Even though he was aware Sri Lankan mosquitoes are malathion resistant he chose
to wait over a year before correcting and then only under pressure from me. Also, instead of offering a prominent correction admitting error, he simply embedded the correction within the now over a year old original post (my highlight):
Yes, the mosquitoes in Sri Lanka have evolved resistance to DDT. It doesn’t work any more. In fact, that is the reason why they stopped using DDT in Sri Lanka. It wasn’t because of any ban—it was because it stopped being effective. Steve Milloy, Mr Junkscience, has only a half-hearted belief in evolution. This may explain why he and other right-wing authors have trouble grasping the idea that mosquitoes evolve resistance to DDT. Fortunately, the World Health Organization is not taking advice from JTFCSS and sending DDT to Sri Lanka. They are sending malathion, which will actually be able to kill the mosquitoes there. Correction: Malathion is not a good idea either, since mosquitoes in Sri Lanka have developed resistance to that as well.
The mosquitoes have not developed resistance, they were already resistant. And strangely enough, the correction has mysteriously disappeared
Yes, the mosquitoes in Sri Lanka have evolved resistance to DDT. It doesn’t work any more. In fact, that is the reason why they stopped using DDT in Sri Lanka. It wasn’t because of any ban—it was because it stopped being effective. Steve Milloy, Mr Junkscience, has only a half-hearted belief in evolution. This may explain why he and other right-wing authors have trouble grasping the idea that mosquitoes evolve resistance to DDT. Fortunately, the World Health Organization is not taking advice from JTFCSS and sending DDT to Sri Lanka. They are sending malathion, which will actually be able to kill the mosquitoes there.
Considering the calculated misrepresentations Lambert has posted -- there are plenty of other examples I could cite -- it's amazing he's accusing Sinclair Davidson of misconduct. Lambert is damn good with numbers, however.
Note: Because Lambert is shit scared of me he continues to bounce my links to his old blog. Copy and paste the addresses to access the older posts.
Update III: In the course of a discussion on sea level rise, Lambert disputes a predicted 80 meter rise as attributed to Tim Flannery. To make his point he posts
what appears to be a Flannery quote:
some of the best climatologists say we may have triggered - or could soon trigger - global warming to effect a sea level rise of maybe 25 metres, which is the height of an eight story building.
But that's not Flannery, it's the ABC's Richard Glover -- Lambert edited the excerpt to suit his needs. Here's the original
(omitted text in bold):
[Flannery] told 702 ABC Sydney's Richard Glover the best example he can give is the melting of ice around the world, which if it all melted, could raise sea levels by as much as 80 metres, adding that some of the best climatologists say we may have triggered - or could soon trigger - global warming to effect a sea level rise of maybe 25 metres, which is the height of an eight story building.
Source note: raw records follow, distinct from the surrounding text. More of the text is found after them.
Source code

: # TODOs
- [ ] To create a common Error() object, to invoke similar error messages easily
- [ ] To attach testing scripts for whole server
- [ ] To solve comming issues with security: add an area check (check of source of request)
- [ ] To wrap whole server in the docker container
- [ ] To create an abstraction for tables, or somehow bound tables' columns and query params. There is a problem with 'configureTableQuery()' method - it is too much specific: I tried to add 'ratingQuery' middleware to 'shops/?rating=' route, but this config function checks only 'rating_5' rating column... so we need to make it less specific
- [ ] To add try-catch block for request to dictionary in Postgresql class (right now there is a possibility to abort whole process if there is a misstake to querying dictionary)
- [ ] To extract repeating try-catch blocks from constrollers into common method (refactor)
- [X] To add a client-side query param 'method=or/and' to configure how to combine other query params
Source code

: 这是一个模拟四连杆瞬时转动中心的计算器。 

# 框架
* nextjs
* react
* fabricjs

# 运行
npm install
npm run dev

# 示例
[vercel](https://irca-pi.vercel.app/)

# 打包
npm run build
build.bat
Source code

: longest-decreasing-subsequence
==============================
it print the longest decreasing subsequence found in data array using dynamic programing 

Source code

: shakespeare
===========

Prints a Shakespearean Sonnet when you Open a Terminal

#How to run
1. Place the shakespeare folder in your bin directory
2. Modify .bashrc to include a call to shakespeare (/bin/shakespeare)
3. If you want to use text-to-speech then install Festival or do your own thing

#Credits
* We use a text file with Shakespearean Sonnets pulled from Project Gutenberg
This is a classic example of Lamberting -- making the facts suit the need -- from the master himself. Now in the cosmic scheme of things this is no deal deal; it's just Lambert doing what Lambert does. His writing is not to be taken seriously. He is very good with numbers, however.
Note: Thanks to Currency Lad
for providing the link to Lambert's quote doctoring.
Update IV: Thanks to Tim Blair and Glenn Reynolds for linking; it's important that as many people as possible understand how scientist Tim Lambert operates -- nothing the guy writes should be accepted as accurate.
Lambert's unable to defend his many misrepresentations -- this post just scratches the surface -- so he responds
by trying to divert attention away from himself and onto the situation in Iraq. Kinda sad, really.